Protezione dei beni primari

"I dati sono un bene molto prezioso" dice Rob May (@robmay70) Managing Director della società di sicurezza informatica Ramsac. Il GDPR ci ha insegnato che chi vuole raccogliere dati deve saperli proteggere: la perdita di Proprietà Intellettuale (PI), Informazioni che permettono l'identificazione personale (PII) e di Informazioni finanziarie può rivelarsi catastrofica per un'organizzazione. Possiamo affermare che siamo solo all'inizio di un lungo viaggio; dopo due anni, le organizzazioni stanno iniziando a comprendere l'importanza di conseguire la conformità e le modalità per accedere ai dati in sicurezza, ma soprattutto in modo libero e semplice, come avveniva nell'era pre-GDPR.

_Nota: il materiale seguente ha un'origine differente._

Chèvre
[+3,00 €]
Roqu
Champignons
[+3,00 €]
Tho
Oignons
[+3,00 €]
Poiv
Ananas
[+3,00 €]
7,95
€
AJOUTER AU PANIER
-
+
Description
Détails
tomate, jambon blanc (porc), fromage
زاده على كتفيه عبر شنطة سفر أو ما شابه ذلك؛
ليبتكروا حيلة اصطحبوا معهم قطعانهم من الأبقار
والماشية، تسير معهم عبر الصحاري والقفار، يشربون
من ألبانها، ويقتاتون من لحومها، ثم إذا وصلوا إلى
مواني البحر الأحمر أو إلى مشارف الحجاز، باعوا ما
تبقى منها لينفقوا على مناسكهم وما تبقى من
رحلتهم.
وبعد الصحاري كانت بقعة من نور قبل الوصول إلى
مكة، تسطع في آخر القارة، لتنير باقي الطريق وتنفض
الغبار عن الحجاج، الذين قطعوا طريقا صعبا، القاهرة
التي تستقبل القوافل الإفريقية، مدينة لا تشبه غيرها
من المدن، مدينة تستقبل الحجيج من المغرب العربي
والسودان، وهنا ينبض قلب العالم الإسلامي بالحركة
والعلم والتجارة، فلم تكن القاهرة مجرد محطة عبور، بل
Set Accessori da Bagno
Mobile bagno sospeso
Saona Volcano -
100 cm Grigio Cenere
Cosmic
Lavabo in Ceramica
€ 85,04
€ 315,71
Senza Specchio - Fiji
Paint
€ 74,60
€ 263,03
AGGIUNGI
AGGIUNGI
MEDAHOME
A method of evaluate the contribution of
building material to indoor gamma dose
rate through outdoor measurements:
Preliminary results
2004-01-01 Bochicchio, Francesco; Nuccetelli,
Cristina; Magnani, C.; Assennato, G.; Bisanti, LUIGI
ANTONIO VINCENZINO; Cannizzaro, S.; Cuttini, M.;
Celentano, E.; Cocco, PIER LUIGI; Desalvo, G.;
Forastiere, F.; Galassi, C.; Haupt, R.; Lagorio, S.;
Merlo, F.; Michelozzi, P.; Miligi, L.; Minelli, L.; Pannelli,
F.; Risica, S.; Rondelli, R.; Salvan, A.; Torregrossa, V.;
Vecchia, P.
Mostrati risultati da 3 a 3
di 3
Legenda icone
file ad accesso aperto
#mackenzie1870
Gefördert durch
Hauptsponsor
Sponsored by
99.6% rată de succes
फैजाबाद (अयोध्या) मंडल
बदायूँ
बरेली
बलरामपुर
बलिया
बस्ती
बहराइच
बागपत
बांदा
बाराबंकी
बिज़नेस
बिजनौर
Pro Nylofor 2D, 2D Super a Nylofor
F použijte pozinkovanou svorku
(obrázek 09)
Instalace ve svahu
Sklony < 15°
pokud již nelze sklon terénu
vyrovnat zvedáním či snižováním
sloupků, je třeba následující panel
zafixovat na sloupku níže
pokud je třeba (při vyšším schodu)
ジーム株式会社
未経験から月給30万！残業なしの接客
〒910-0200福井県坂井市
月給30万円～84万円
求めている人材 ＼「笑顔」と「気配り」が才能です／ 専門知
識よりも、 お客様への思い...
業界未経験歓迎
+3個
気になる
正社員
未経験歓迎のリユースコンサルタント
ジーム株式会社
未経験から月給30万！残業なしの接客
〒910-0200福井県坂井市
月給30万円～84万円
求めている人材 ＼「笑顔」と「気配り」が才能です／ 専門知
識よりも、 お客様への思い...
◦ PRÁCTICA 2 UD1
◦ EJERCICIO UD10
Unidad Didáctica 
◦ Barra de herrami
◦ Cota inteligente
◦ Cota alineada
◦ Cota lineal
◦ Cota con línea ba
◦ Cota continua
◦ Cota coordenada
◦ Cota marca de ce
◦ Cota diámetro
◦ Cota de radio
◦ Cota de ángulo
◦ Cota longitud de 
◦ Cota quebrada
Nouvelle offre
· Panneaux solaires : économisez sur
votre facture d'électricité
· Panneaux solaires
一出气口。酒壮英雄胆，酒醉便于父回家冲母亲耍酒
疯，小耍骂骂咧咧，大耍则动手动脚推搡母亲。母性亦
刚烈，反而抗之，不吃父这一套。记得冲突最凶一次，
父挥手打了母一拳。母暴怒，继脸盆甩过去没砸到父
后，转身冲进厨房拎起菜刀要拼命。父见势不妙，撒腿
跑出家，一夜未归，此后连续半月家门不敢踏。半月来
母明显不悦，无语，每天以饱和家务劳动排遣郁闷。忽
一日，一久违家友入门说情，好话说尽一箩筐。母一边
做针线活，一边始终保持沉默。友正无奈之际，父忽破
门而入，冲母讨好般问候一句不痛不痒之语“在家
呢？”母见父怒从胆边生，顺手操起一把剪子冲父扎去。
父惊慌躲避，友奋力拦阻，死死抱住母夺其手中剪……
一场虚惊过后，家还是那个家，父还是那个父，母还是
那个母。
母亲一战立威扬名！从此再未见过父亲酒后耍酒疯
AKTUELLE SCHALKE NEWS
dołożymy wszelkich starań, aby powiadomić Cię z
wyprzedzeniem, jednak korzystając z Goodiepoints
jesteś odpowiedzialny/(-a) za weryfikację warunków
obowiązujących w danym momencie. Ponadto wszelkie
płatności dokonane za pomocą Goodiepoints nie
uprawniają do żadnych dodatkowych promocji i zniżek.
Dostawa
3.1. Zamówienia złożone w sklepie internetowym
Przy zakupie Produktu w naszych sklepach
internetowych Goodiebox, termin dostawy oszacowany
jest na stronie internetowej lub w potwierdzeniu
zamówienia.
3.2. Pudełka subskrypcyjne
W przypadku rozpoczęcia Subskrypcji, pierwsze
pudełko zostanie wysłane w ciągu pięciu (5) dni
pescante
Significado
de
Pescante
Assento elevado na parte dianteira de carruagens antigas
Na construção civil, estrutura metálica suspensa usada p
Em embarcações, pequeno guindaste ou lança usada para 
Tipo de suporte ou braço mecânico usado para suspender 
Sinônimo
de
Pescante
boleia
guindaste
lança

Noi di Kingston Technology siamo da sempre promotori di una prevenzione efficace, che protegga i dati - siano essi mobili o di altra natura - dal pericolo dei "data breach", mettendoli al sicuro all'interno di uno dei tanti dispositivi della nostra gamma dotati di crittografia hardware. Il nostro approccio "security-first" è il fattore determinante quando si tratta di conformità al GDPR: non esiste una soluzione unica in grado di rispondere a tutte le esigenze, ma ci piace pensare che stiamo aiutando i nostri partner ad innalzare il livello di sicurezza a protezione dei dati degli utenti finali.